Dans ces entrefaites, le Premier Consul avait pris à l'égard de la Toscane une précaution devenue indispensable. Le général autrichien Somma-Riva y était resté avec quelques centaines d'hommes, conformément à la convention d'Alexandrie; mais il continuait de faire des levées en masse, avec l'argent de l'Angleterre. Occupation de la Toscane. Dans le moment, on annonçait un débarquement à Livourne de ces mêmes troupes anglaises, que depuis si long-temps on promenait de Mahon au Ferrol, du Ferrol à Cadix. Les Napolitains, de leur côté, s'avançaient sur Rome, et les Autrichiens s'étendaient dans les Légations, au delà des limites tracées par l'armistice, s'efforçant ainsi de tendre la main à l'insurrection toscane. Le Premier Consul voyant que, pendant que l'on cherchait à gagner du temps, on s'apprêtait à mettre l'armée française entre deux feux, enjoignit au général Dupont de marcher sur la Toscane, et à Murat, commandant du camp d'Amiens, de se rendre sur-le-champ en Italie. Il avait plusieurs fois averti les Autrichiens de ce qu'il était prêt à faire, si on ne suspendait les mouvements de troupes commencés en Toscane; et voyant qu'on ne tenait aucun compte de ses avis, il en avait effectivement donné l'ordre. Le général Dupont avec les brigades Pino, Malher, Carra-Saint-Cyr, traversa rapidement l'Apennin, et occupa Florence, tandis que le général Clément allait de Lucques à Livourne. Nulle part on ne trouva de résistance. Cependant les insurgés se réunirent dans la ville d'Arezzo, qui s'était déjà signalée contre les Français, lors de la retraite de Macdonald en 1799. Il fallut la prendre d'assaut, et la punir. Cela fut fait, moins sévèrement peut-être qu'elle ne l'avait mérité par sa conduite envers nos soldats. La Toscane fut dès lors soumise tout entière. Les Napolitains furent arrêtés dans leur marche, et les Anglais repoussés du sol d'Italie, au moment même où ils allaient entrer à Livourne. Deux jours plus tard ils débarquaient 12 mille hommes.

De toute part les armées étaient en mouvement depuis les bords du Mein jusqu'aux bords de l'Adriatique, depuis Francfort jusqu'à Bologne. Les hostilités d'ailleurs étaient dénoncées.
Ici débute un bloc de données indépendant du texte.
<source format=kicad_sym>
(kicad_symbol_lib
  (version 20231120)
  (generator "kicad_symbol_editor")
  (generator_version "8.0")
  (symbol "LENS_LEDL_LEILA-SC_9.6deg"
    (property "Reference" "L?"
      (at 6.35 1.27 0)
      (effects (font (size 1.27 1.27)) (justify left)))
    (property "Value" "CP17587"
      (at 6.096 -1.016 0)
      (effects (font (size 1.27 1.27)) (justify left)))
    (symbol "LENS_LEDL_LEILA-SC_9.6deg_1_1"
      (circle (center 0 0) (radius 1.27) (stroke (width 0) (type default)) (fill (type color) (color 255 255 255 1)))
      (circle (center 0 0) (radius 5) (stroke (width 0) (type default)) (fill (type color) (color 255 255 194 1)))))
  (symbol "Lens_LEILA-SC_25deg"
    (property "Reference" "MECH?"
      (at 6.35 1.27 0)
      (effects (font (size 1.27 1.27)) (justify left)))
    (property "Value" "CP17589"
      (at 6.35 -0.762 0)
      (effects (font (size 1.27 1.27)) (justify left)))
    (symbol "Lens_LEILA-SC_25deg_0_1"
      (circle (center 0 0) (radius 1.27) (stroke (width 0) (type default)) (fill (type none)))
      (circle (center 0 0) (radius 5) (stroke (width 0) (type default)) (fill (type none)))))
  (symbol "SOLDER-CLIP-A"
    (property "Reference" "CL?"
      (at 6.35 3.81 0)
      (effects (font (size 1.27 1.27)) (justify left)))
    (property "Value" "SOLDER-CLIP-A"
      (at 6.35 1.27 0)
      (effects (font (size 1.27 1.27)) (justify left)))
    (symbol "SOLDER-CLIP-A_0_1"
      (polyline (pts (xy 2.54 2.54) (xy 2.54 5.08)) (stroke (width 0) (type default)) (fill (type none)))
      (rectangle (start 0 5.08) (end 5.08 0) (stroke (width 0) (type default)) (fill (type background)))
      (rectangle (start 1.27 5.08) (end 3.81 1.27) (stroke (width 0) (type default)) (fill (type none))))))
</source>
L'Autriche effrayée fit une dernière tentative par l'intermédiaire de M. de Cobentzel, tentative qui prouvait sa bonne volonté d'en finir, mais l'embarras résultant de ses malheureux engagements avec l'Angleterre. M. de Cobentzel s'adressa donc à Joseph Bonaparte, et, prenant un ton de confiance, lui demanda plusieurs fois si on pouvait compter sur la discrétion du gouvernement français. Rassuré à cet égard par Joseph, il lui montra une lettre, dans laquelle l'empereur témoignant les inquiétudes qu'il venait de témoigner lui-même, relativement au danger d'une indiscrétion, mais s'en remettant à sa connaissance des hommes et des choses, l'autorisait à faire l'ouverture qui suit. Secrète ouverture de l'Autriche. L'Autriche consentait enfin à se détacher de l'Angleterre, et à traiter séparément, à deux conditions, auxquelles elle tenait d'une manière absolue: premièrement un secret inviolable jusqu'au 1er février 1801, époque où finissaient ses engagements avec l'Angleterre, avec promesse formelle, si la négociation ne réussissait pas, de rendre toutes les pièces écrites de part et d'autre; secondement l'admission d'un plénipotentiaire anglais à Lunéville, pour couvrir par sa présence la négociation véritable. À ces deux conditions, l'Autriche consentait à traiter immédiatement, et demandait une nouvelle prolongation d'armistice.